Ma se da un lato le piattaforme hanno cercato di adattarsi agli sviluppi politici per garantire la propria sopravvivenza e ottenere il favore dei governi, dall’altro lato c’è stato anche un tentativo di “liberarsi” da alcuni vincoli imposti dai governi stessi. Un esempio di questo è la posizione di Mark Zuckerberg, CEO di Meta, che ha recentemente dichiarato di voler riportare la sua azienda alle origini, dando maggiore importanza alla libertà di espressione rispetto al controllo dei contenuti considerati falsi o dannosi.
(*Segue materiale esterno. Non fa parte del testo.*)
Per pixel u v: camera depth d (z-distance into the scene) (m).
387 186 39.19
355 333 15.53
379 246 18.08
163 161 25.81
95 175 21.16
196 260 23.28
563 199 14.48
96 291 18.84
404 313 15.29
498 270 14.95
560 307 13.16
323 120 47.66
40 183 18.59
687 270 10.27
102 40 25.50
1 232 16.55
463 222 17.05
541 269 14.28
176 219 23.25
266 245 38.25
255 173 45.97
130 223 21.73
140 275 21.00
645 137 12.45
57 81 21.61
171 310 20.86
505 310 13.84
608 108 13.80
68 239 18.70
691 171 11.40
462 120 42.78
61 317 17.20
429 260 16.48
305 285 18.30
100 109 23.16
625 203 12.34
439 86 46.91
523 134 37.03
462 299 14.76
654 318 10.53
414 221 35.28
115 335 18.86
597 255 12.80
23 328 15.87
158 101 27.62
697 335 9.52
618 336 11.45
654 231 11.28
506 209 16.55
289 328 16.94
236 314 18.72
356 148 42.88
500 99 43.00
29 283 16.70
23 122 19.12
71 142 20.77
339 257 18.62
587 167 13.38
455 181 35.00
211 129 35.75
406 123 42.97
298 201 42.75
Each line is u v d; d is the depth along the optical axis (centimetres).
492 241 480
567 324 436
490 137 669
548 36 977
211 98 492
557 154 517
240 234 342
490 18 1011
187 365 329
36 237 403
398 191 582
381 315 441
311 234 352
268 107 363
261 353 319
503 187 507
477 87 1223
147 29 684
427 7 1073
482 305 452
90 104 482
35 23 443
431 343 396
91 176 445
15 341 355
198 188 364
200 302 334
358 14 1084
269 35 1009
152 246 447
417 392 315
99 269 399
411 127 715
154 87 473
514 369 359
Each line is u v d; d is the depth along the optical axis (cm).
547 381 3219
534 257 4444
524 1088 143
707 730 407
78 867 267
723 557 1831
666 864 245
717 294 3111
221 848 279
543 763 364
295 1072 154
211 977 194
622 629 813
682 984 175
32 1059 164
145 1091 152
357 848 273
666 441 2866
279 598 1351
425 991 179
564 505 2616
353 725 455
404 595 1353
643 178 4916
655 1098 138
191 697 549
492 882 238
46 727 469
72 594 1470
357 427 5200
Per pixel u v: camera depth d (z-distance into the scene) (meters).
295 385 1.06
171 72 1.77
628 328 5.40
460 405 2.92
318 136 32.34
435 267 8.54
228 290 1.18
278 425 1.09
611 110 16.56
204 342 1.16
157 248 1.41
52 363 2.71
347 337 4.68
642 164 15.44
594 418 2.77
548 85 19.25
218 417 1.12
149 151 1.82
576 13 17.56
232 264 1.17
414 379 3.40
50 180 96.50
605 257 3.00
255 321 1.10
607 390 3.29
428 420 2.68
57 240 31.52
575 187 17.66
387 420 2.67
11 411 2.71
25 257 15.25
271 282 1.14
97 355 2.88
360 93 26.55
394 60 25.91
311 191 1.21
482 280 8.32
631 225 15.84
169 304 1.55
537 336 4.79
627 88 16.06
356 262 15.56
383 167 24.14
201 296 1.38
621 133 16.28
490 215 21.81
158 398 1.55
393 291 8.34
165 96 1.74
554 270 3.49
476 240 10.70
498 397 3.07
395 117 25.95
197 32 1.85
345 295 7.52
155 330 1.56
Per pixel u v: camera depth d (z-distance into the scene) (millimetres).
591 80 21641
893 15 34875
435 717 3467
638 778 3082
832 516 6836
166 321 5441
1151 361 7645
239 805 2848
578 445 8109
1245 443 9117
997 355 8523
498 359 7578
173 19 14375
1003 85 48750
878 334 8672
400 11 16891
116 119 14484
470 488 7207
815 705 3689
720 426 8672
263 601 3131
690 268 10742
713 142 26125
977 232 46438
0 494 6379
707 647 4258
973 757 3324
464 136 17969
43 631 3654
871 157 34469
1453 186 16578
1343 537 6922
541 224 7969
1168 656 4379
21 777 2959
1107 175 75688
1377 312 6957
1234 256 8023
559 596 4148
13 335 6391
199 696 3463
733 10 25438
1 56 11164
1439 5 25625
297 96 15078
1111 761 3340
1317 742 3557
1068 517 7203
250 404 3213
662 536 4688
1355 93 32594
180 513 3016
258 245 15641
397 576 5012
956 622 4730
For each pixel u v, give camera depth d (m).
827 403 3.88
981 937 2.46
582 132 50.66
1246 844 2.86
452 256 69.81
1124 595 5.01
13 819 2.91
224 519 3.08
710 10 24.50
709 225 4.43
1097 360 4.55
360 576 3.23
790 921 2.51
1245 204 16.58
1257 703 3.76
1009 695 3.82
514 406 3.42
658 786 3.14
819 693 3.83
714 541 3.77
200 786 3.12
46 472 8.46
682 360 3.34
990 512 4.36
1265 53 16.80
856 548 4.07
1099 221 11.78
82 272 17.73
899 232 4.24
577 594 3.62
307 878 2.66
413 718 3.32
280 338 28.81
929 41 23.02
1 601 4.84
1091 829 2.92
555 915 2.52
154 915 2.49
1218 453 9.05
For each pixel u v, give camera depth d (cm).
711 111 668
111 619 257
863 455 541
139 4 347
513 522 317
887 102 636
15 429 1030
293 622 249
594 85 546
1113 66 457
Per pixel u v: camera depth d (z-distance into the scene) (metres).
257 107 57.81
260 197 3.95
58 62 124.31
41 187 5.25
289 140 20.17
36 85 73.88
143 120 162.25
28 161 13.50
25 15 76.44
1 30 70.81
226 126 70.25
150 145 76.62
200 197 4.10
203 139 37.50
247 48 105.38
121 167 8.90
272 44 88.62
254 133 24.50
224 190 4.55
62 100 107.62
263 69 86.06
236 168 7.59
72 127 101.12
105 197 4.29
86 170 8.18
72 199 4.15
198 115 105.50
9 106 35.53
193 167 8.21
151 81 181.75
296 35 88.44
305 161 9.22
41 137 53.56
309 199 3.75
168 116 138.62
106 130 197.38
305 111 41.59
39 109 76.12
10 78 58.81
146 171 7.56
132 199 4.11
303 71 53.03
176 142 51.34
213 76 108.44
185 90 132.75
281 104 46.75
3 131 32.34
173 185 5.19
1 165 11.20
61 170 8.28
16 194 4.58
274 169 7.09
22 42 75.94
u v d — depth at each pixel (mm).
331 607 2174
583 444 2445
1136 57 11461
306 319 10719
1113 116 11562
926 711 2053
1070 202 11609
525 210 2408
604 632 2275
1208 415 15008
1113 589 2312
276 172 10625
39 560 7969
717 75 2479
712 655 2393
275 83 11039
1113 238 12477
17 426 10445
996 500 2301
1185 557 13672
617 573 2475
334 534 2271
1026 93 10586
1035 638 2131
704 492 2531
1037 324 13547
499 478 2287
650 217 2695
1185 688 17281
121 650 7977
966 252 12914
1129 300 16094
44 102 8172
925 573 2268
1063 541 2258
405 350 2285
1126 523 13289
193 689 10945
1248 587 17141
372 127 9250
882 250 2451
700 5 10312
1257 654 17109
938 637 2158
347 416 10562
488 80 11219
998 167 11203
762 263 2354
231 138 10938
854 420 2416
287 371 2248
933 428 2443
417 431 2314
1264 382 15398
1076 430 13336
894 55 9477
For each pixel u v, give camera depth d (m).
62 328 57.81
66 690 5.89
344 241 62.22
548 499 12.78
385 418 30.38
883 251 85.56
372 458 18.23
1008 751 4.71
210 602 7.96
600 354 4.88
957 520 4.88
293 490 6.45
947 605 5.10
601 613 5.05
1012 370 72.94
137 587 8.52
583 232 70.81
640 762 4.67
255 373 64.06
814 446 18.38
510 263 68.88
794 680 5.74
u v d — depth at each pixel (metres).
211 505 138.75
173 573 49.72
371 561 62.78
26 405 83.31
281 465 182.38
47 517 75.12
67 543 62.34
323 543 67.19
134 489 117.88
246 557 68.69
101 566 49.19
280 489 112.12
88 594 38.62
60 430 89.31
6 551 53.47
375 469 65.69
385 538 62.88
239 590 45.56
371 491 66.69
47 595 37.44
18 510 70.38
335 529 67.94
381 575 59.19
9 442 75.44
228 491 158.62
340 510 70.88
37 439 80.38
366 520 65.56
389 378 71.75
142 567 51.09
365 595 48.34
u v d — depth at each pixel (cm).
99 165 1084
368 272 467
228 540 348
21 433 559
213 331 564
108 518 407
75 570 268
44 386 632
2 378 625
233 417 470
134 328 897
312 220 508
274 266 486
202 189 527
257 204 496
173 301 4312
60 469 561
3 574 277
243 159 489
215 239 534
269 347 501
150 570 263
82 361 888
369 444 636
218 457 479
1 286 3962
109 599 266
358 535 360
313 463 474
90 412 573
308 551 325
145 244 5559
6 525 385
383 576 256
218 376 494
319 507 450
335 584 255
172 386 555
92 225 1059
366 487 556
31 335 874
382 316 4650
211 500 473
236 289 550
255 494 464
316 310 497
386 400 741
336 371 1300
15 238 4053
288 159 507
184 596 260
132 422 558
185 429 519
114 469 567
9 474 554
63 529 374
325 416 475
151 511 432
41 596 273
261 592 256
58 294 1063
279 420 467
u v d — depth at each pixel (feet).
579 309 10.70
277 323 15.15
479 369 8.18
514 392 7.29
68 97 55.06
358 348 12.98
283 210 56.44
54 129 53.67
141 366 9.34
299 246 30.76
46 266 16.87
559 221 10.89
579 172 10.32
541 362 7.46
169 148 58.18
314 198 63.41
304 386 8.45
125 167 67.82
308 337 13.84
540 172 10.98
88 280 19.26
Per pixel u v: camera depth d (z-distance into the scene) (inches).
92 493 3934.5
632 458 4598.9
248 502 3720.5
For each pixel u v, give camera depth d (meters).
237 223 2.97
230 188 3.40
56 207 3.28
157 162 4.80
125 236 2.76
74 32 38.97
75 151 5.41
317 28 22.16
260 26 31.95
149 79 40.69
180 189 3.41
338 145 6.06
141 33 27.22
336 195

Se da un lato le piattaforme sono diventate strumenti di diffusione di idee, dall’altro stanno assumendo un ruolo attivo nella definizione delle regole del dibattito pubblico.
La questione centrale, tuttavia, è che queste piattaforme non sono più solo dei mezzi attraverso i quali passano le informazioni, ma si stanno trasformando in attori politici di prim’ordine, in grado di influenzare l’agenda internazionale e le politiche interne di molti Stati. Da un lato, alcuni potrebbero vedere questi cambiamenti come una necessità di adattamento ai tempi, una risposta alle sfide globali, ma dall’altro lato la loro crescente influenza e il loro potere di dettare l’agenda politica sollevano interrogativi sull’equilibrio tra libertà individuale e poteri pubblici. Mentre le piattaforme cercano di liberarsi da vincoli normativi, il rischio è che si pongano come arbitri, se non addirittura come entità superiori agli Stati stessi.
Il crescente potere delle piattaforme social non è dunque un fenomeno privo di rischi. Da una parte, c'è la necessità di un equilibrio tra la libertà di espressione e la tutela da contenuti dannosi, ma dall’altra parte c’è il pericolo che queste piattaforme, nella loro corsa al potere, diventino strumenti di controllo, condizionando le decisioni politiche globali. La loro crescente influenza politica potrebbe portare alla creazione di un nuovo ordine mondiale, dove i governi non sono più gli unici attori legittimi, ma devono fare i conti con una nuova classe di potenti, che dettano le regole del gioco. Come in tutte le transizioni storiche, la sfida sarà quella di trovare un giusto equilibrio tra innovazione e tutela dei diritti fondamentali.